Por más noble que sea una causa, las formas para lograrla importan. No podemos avalar y aplaudir cierto tipo de conductas por el simple hecho de compartir el fin que buscan. Estar de acuerdo con el proyecto de ley para reducir el periodo de vacaciones de los congresistas que ha promovido el representante del Centro Democrático, Gabriel Santos, no significa que se deba estar de acuerdo con las formas que ha utilizado en contra de su colega Jennifer Arias por no haberle firmado la iniciativa.
Es difícil no coincidir con la propuesta, de hecho, son muy pocos los que no están de acuerdo con disminuir dos meses el periodo vacacional de los congresistas y poner a trabajar más a los miembros de una de las instituciones más desprestigiadas del país, que ha logrado su fama, entre otras cosas, por la actitud que ha asumido la presidenta actual.
Sin embargo, Arias no es la primera a la que han puesto en esa posición para retrasar iniciativas legislativas. El senador Arturo Char, quien acaba de salir de la presidencia del Senado, fue un campeón en ese sentido. Alejandro Carlos Chacón fue un mago para dilatar la reforma a la justicia cuando la ministra era Gloria María Borrero y mucho más atrás, Germán Varón cuando se tramitaba la segunda reelección de Álvaro Uribe. Todos los políticos del país saben que las presidencias de Cámara y Senado se buscan exactamente para eso.
Por eso que el arte de la política es convencer y disuadir al contrario. Desde que existe la República, los trámites han estado sujetos a ese tipo marrullas. El representante Santos, quien llegó por primera vez al Congreso por nada distinto al privilegio que da su apellido, ha decidido olvidarse de esa premisa y aplicar una estrategia mediática y electoral más rentable: el matoneo.
Pegar carteles con la foto de su compañera acompañada de la frase de ‘SE BUSCA’ para mostrarle a la ciudadanía que la presidenta de la Cámara no aparece para firmarle su proyecto es prácticamente acoso. Es emular los muros de la infamia que tumbó la Corte Constitucional en el 2007 con el argumento de que se debía defender la dignidad, el buen nombre y la intimidad hasta de los violadores. Entendiendo que por más tráfuga y delincuente que sea el individuo hay derechos que se les deben respetar.
Ni una llamada ni un intento de diálogo con su colega tuvo el representante Santos antes de recurrir a esa estrategia. En una consulta telefónica que le hice me confirmó que no había intentado hablar con ella desde hace tres semanas. ¿Como se puede querer hacer una política distinta si no se busca el diálogo? ¿Cómo puede ser la renovación política aquella generación que apela al matoneo?

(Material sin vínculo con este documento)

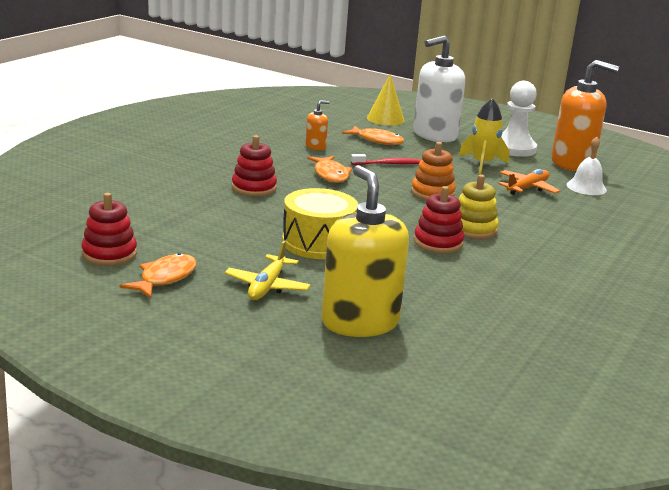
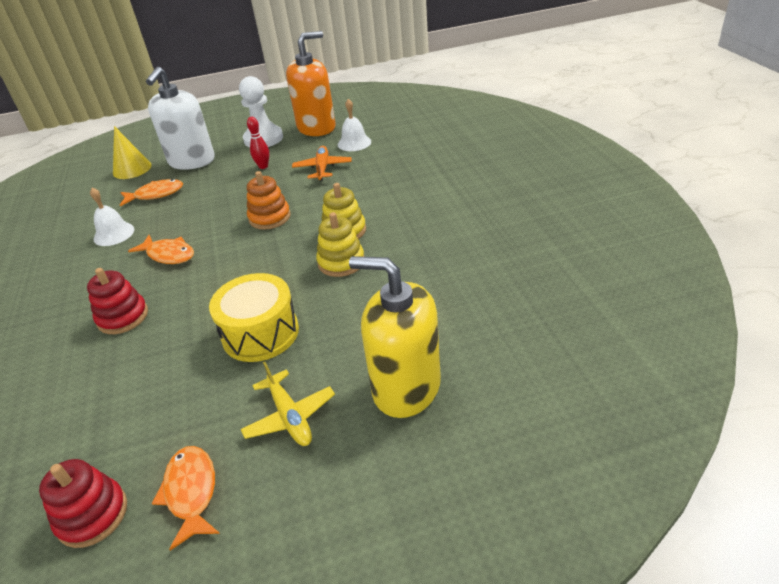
camera: 40 degrees left, 15 degrees up
orange soap dispenser [306,100,330,150] -> white bell [90,188,134,246]
red toothbrush [351,154,422,165] -> none
red stacking toy [414,186,464,253] -> yellow stacking toy [316,212,364,277]
yellow rocket [459,98,510,174] -> red bowling pin [247,117,269,169]

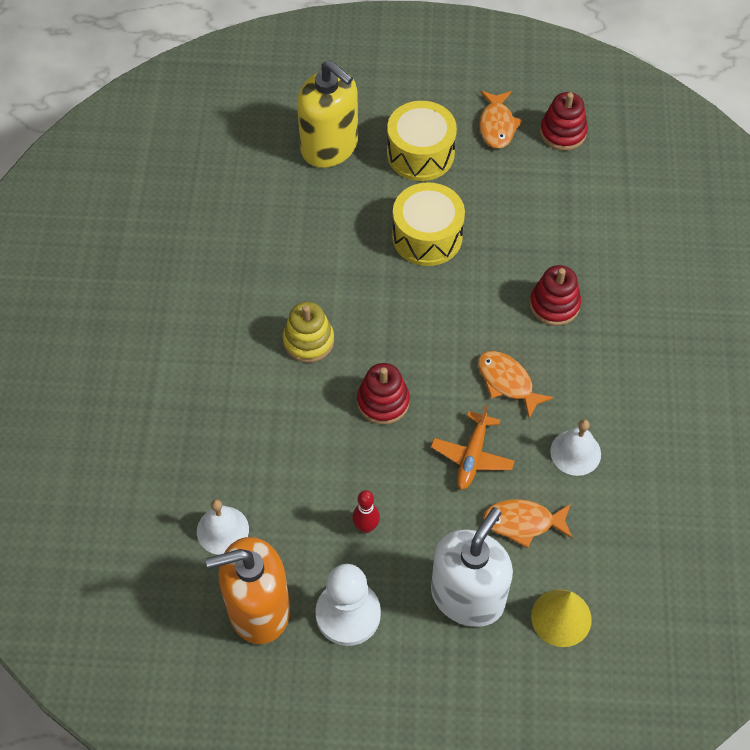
camera: 165 degrees left, 20 degrees up
yellow plane [241,362,335,446] -> yellow drum [387,101,457,181]
orange stacking toy [247,171,291,230] -> red stacking toy [357,363,410,425]
orange plane [292,146,352,181] -> orange plane moved to [431,404,515,490]
yellow stacking toy [316,212,364,277] -> none

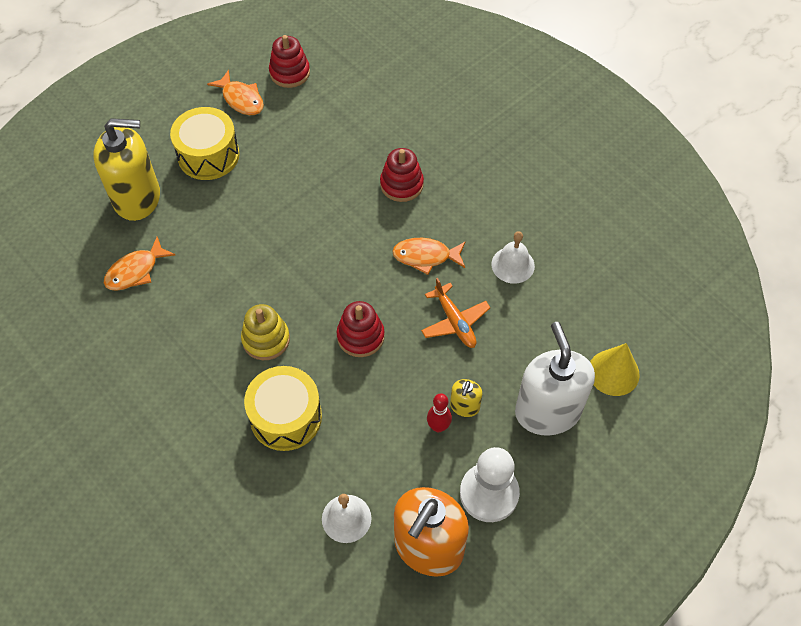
camera: 45 degrees left, 0 degrees up
yellow drum [392,182,465,266] -> yellow drum moved to [244,366,322,451]
orange fish [483,499,572,548] -> orange fish moved to [104,237,175,291]
none -> yellow soap dispenser [450,379,482,417]

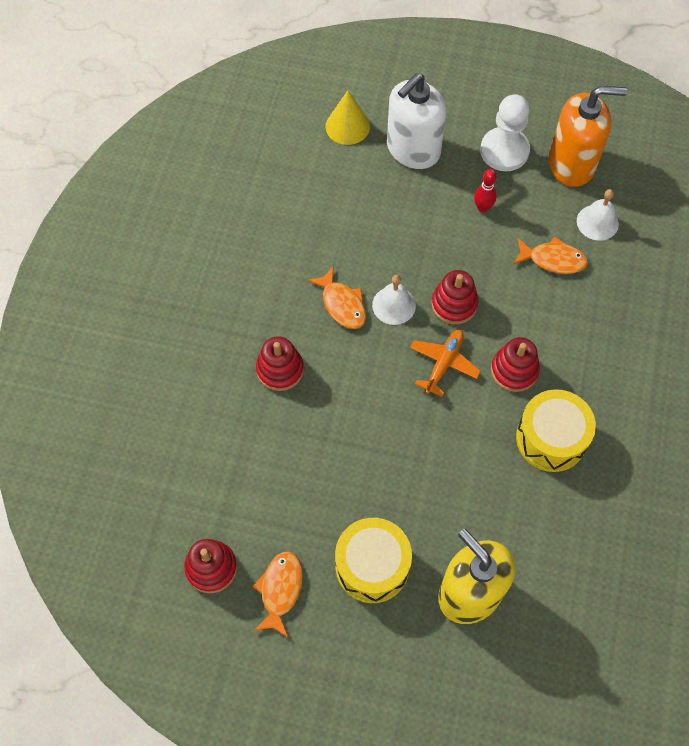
camera: 125 degrees left, 5 degrees up
orange fish [104,237,175,291] -> orange fish moved to [513,236,588,274]
yellow stacking toy [241,304,290,360] -> red stacking toy [491,337,540,392]
yellow drum [244,366,322,451] -> yellow drum moved to [516,389,596,472]
orange plane [421,278,491,348] -> orange plane moved to [410,329,481,397]
yellow soap dispenser [450,379,482,417] -> none
white bell [491,231,535,284] -> white bell moved to [372,275,416,325]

Estoy convencida de que el representante Santos no lo hizo con mala intención, sino por la desesperación de que no le hayan firmado su proyecto. En su vida seguramente nada le ha sido negado, por eso cuando se enfrenta a las marrullas habituales de la clase política se desespera y tiene estas salidas en falso. Demostrando algo muy grave, que su actitud obedece a que de forma inconsciente cree tener el derecho de hacerle eso a esta presidenta de la Cámara porque es mujer, porque es de provincia y por sus diferencias de clase.
Cuando esgrimo esta clase de argumentos a la gente le chocan y les parecen exagerados. Pero valdría la pena parar y reflexionar si el representante Santos hubiese utilizado esa misma estrategia en contra de un colega hombre, bogotano y de un origen social parecido al suyo.